According to the article on funding for the Charlotte Knights ballpark, how much of the construction cost is the team paying?
[Start of Passage provided]
Despite a naming-rights deal and indications that financing is almost in place for a new Charlotte Knights (Class AAA; International League) ballpark, some councilmembers are questioning city funding.
City staff has recommended $8.5 million be paid toward the $54 million ballpark project: $6 million from hotel/motel taxes and $2.5 million in property-tax rebates from the increased value of the ballpark. Since the hotel/motel taxes cannot be used for anything but tourism — which may be a stretch for a ballpark, but defensible — the only real impact to city taxpayers would be the loss of $2.5 million over 30 years.
That’s not stopping some councilmembers from posturing like the city is paying for gold-plated seating in the ballpark.
“No matter how you look at it, it’s city money,” said at-large council member Beth Pickering during a City Council discussion of the issue last night. “We are looking at a 9 percent property-tax increase. We have CATS fare increases. We have water bill increases.” (None of which, by the way, could be paid for with the money targeted toward the Knights.)
Other councilmembers questioned whether the Knights were contributing enough toward the construction cost of the ballpark: the team is paying $37.5 million of the $54 million construction price tag. That’s 69 percent of the real cost of the ballpark.
(The Charlotte Observer isn’t helping the matter any; at some point there was a conscious decision in coverage to peg the price of the project at $74 million, which isn’t entirely true. That figure includes a somewhat arbitrary valuing of the land underneath the ballpark — currently used for surface parking — of $20 million. The Knights won’t actually own that land, as it will be retained by Mecklenburg County and leased as part of the project. So we do not include that $20 million as the actual cost of the ballpark: no one in this process is actually forking over $20 million for the land. But the Observer unfairly and misleadingly insists on including that figure as a price of the ballpark.)
[End of Passage provided]
[Start of Given entries]
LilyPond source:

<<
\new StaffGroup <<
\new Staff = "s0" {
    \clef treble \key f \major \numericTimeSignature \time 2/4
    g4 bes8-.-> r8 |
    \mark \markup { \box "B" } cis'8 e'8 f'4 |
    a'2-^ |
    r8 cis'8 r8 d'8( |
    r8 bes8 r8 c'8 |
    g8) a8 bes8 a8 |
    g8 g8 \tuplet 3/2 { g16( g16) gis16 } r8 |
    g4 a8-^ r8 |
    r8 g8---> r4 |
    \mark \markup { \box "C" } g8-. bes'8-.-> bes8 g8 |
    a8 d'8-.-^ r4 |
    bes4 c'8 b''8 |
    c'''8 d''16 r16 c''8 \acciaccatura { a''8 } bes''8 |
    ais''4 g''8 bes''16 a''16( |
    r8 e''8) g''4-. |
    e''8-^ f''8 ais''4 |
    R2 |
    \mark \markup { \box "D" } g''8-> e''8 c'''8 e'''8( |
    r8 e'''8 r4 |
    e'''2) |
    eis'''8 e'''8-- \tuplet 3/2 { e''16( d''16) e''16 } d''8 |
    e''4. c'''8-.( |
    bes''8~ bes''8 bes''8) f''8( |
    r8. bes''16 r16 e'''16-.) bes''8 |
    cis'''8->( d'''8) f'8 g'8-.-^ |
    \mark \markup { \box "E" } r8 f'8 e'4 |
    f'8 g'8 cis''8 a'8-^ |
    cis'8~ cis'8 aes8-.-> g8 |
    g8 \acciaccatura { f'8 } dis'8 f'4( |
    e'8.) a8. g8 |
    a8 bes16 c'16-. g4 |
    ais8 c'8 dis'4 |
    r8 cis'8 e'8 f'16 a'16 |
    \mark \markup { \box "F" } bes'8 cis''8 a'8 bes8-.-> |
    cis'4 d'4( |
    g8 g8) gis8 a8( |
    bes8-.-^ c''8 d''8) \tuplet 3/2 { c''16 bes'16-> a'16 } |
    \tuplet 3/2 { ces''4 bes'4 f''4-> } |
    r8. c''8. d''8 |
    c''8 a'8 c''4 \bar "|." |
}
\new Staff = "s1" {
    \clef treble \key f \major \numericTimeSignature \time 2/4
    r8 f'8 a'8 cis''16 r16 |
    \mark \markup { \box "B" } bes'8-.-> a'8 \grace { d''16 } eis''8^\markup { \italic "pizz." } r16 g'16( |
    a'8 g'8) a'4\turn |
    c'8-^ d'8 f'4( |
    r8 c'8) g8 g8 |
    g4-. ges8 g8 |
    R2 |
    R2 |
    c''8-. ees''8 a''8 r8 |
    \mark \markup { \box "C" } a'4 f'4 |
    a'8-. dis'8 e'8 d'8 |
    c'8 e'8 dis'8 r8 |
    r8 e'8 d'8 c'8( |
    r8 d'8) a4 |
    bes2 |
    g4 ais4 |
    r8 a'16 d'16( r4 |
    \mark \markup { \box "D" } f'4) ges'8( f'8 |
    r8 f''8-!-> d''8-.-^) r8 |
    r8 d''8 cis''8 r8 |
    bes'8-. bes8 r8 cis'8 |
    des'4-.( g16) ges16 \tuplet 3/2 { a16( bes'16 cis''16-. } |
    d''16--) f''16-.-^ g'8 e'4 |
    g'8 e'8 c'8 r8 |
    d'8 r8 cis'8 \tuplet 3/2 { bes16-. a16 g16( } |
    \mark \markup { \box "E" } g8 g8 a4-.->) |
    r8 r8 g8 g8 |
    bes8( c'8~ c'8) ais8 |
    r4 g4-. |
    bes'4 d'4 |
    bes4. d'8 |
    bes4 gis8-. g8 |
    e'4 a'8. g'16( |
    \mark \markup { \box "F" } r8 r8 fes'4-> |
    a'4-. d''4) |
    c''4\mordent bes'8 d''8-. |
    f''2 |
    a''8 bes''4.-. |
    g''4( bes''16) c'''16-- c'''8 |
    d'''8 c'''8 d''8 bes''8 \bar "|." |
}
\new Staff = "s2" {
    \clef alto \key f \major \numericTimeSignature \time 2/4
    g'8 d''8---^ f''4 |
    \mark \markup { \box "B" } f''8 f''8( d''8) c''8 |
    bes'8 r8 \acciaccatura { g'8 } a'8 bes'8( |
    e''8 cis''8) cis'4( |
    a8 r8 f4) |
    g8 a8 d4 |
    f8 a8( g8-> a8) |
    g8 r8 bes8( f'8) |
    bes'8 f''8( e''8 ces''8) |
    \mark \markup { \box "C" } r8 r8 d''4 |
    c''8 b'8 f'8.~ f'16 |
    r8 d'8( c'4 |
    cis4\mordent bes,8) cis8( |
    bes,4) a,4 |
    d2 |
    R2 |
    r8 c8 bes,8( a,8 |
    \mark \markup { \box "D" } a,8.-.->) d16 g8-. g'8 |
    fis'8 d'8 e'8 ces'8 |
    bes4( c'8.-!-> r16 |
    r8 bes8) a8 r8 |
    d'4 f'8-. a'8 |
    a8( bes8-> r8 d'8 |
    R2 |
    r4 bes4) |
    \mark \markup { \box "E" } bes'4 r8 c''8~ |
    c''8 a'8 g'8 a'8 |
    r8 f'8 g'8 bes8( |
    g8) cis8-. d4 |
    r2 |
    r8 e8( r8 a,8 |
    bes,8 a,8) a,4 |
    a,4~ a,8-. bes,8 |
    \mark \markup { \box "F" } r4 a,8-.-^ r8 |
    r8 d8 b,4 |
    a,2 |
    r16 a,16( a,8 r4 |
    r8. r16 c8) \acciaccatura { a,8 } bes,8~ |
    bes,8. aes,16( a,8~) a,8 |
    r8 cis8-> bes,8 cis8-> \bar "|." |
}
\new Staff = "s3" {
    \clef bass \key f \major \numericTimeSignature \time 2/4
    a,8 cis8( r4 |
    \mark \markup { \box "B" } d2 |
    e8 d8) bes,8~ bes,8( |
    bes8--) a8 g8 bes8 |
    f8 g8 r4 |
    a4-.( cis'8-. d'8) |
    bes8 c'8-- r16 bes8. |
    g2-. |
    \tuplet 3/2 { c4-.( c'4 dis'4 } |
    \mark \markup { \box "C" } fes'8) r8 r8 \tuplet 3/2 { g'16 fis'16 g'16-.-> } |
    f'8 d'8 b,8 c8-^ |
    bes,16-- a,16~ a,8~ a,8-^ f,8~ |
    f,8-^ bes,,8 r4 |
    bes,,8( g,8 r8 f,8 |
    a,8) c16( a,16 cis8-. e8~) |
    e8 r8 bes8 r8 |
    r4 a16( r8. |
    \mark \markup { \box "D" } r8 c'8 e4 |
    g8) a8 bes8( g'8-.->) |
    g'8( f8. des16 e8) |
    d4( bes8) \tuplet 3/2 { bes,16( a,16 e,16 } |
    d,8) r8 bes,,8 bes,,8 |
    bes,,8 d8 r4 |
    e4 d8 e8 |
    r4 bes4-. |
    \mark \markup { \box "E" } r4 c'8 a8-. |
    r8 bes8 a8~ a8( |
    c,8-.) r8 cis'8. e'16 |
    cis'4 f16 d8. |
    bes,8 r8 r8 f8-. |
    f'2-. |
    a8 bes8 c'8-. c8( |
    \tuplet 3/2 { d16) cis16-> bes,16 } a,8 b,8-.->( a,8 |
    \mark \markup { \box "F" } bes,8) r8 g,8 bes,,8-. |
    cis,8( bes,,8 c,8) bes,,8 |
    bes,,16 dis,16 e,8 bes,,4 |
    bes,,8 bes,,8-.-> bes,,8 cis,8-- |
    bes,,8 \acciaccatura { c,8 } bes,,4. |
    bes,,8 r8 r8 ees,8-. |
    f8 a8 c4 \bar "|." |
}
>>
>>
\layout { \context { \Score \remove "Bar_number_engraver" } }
[End of Given entries]
__Task result__:
$37.5 million of the $54 million construction price tag.